NetherRealm Studios recently announced Mortal Kombat 1 would release this year alongside other fighting game titans Tekken 8 and Street Fighter VI. While being in the upper echelon of prestige when it comes to fighting game franchises, Mortal Kombat has always been the scrappy younger brother of the two top dogs of the FGC, as it has a long and storied history of attempting out-of-the-box ideas to keep its legacy in the same conversation as the two previously mentioned mainstays.
These out-there ideas range from a complete switch-up to the core identity of MK‘s combat, the inclusion of various single-player campaigns that range from 3D brawlers to puzzle games, and party modes like chess. While some of these attempts fall more into the novelty camp, the act of seeing which player leaves the lobby with limbs intact has always been the central focus of the mainline MK releases. With a malleable identity, MK has shifted from 2D to 3D both visually and mechanically, experimented with gameplay quirks like fighting styles and weapons, and even upped its ambition and writing for single-player stories, helping make the series the king of reinvention in the fighting game sphere.
Switching Up Mortal Kombat’s Style
One thing the Mortal Kombat series manages to bring to the table with every nearly subsequent release is a different feel for the identity of the fights. The original MK was a spectacle that played heavy and clunky, with the gore and violence ultimately being its main selling point. That was still a part of the MK identity by the time Ultimate Mortal Kombat 3 hit arcades, but the combat system advanced, allowing players to apply more corner pressure with combos that weren’t just infinite loops. This helped diversify the MK series without sacrificing the violent spectacle and over-the-top silliness that made the series unique.
While Mortal Kombat 4‘s only major advancement in the series was the move from 2D graphics to full 3D, 2003’s Mortal Kombat: Deadly Alliance saw the next major shift in the series. Deadly Alliance shifted to 3D fighting mechanics, straying away from the Street Fighter comparisons and instead opting to be more like Tekken or Dead or Alive. It also introduced individual fighting styles for every character. Up to this point, each character played the exact same except for their special moves and fatalities. Deadly Alliance addressed this issue by introducing multiple unique fighting styles that players could cycle through during fights, offering more variety and strategy in the core combat.
Mortal Kombat: Deception went on to sharpen the 3D style before several lackluster releases and the shutdown of developer Midway Games put the series on hiatus. The series then returned to its 2D roots in 2011’s Mortal Kombat, ushering in the current era of MK games where skill and competition drive the focus of the gameplay.

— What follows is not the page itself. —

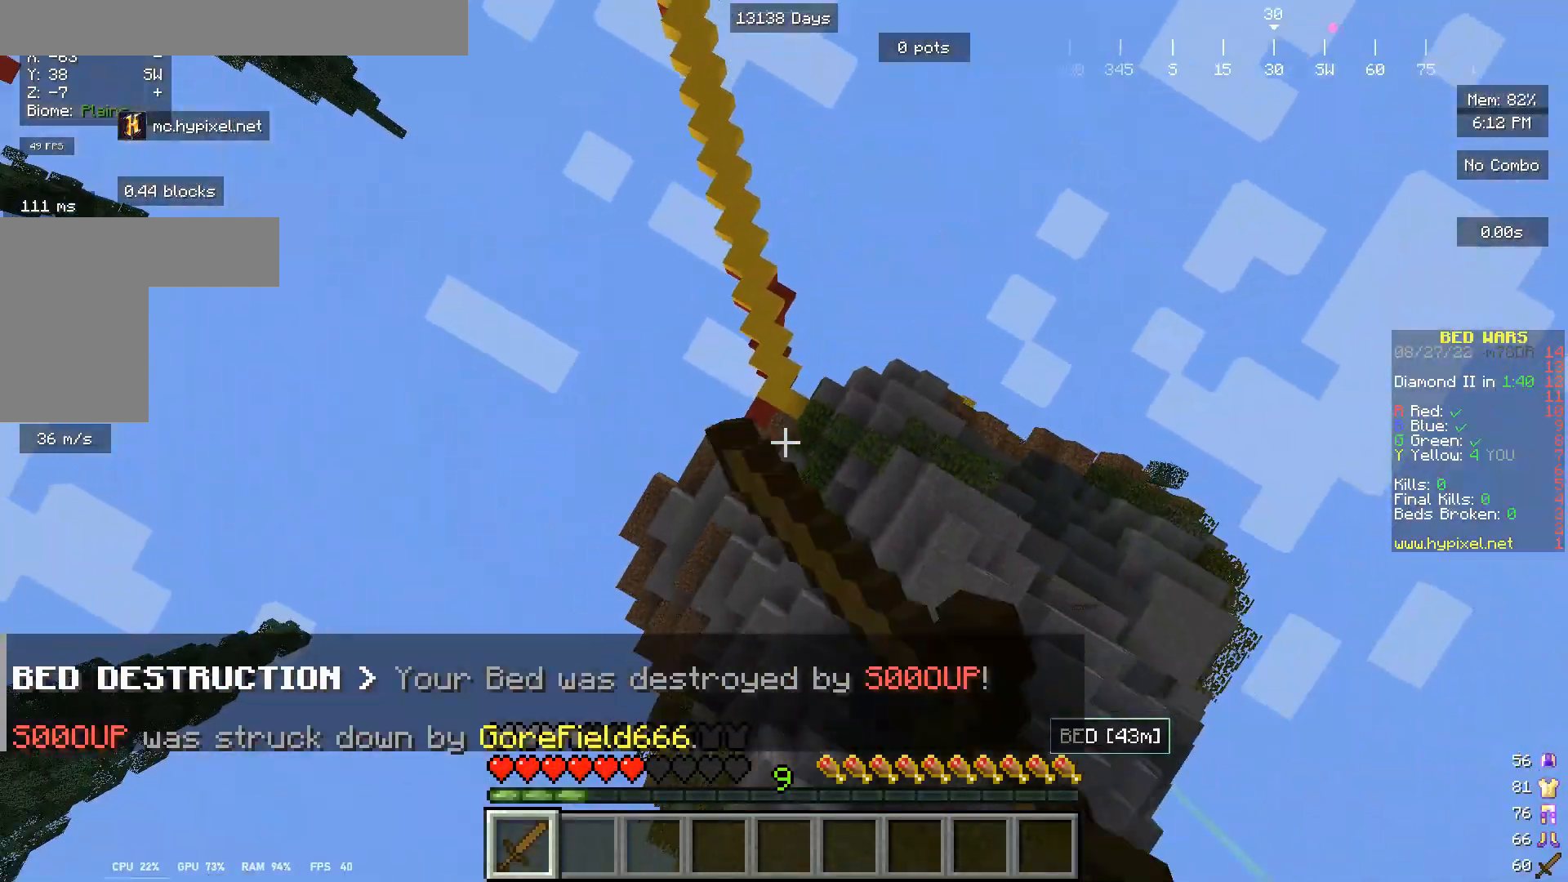
{"keys": [], "mouse": ["left"]}
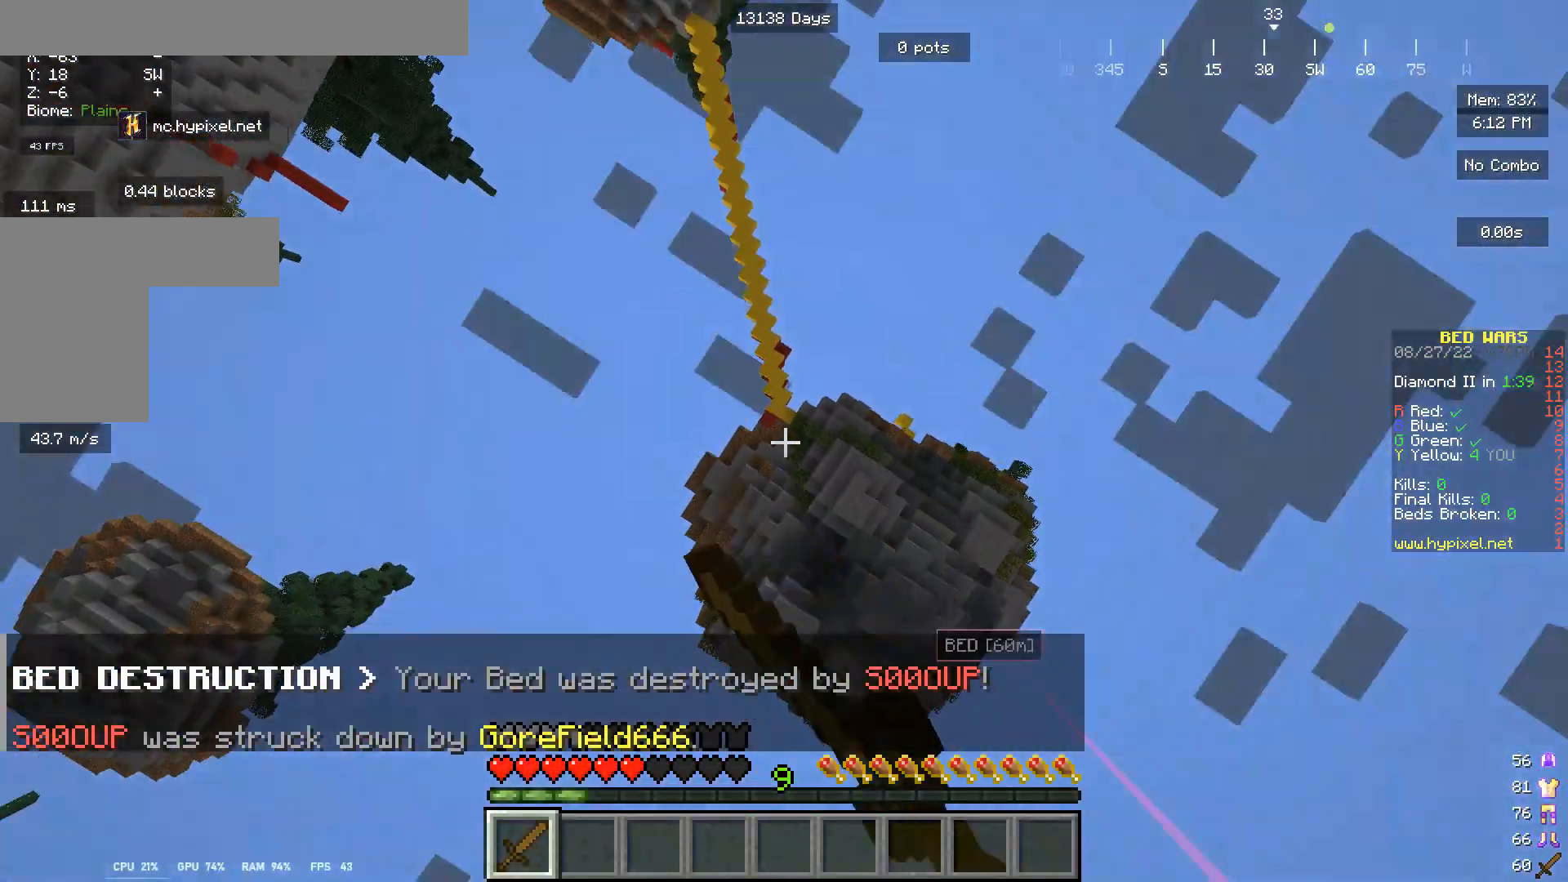
{"keys": [], "mouse": ["left"], "events": [[133, "mouse_left", "up"], [167, "mouse_left", "down"]]}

With a more fluid combo system, different fighting styles and an emphasis on heavy/brutal combat, the series has become an amalgamation of the better ideas of past games. While each subsequent release from this point on has maintained a certain degree of consistency, the finer details continue to be tuned to more modern sensibilities, helping the MK franchise establish itself as a competitively viable alternative to more traditional 2D fighter games.
Including Interesting Single-Player Options for Mortal Kombat
One way the Mortal Kombat series has managed to differentiate itself is through its emphasis on single-player content. While the original three games stuck to the time-tested tradition of climbing the single-player ladder, Midway began deviating from this approach with 2002’s Mortal Kombat: Deadly Alliance. While the initial attempt at a dedicated single-player campaign was initially half-baked, as Deadly Alliance used it more for individual character tutorials to familiarize players with the new fighting styles, the game also introduced the first iteration of The Krypt. This is a feature where players can traverse a graveyard and use in-game Koins to purchase concept art, characters and costumes.
While 2004’s Mortal Kombat: Deception kept the same general approach to The Krypt, Midway revamped the single-player campaign by introducing various over-world-based levels and some minor 3-D brawler mechanics. Deception’s campaign allowed players to explore Earth Realm and Outworld while interacting with and fighting various characters from the Mortal Kombat universe. This campaign was also a precursor to 2005’s Mortal Kombat: Shaolin Monks — a single-player experience that expanded on the 3D brawler elements, fleshing them out into a full game.
2011’s Mortal Kombat took a step back from the more ambitious single-player experiments, opting to focus on the writing and execution of the story. The game was a soft reboot that saw longstanding series protagonist Raiden reset the timeline, allowing the newly formed NetherRealm studios to reintroduce Mortal Kombat to the world while also forming the foundation of its identity for the newest iteration of the series. This continued as Mortal Kombat 10 and 11 kept on exploring the characters, their relationships with one another and their motivations. This helped endear players to newer characters while also giving concrete personalities to many series favorites outside several slides of story traditionally seen at the end of a single-player ladder.
Regardless of the result, Mortal Kombat has never been a series afraid to take risks. In fact, risks are baked into the heart of the series’ DNA, starting with the extreme violence that led to the creation of the ESRB to the overhaul of the fighting formula introduced in the original games, and even creating memorable single-player content that ranges from the absurdly silly to being outright engaging. For better or for worse, the Mortal Kombat series was built on the back of big swings, which has kept the series interesting for over two decades.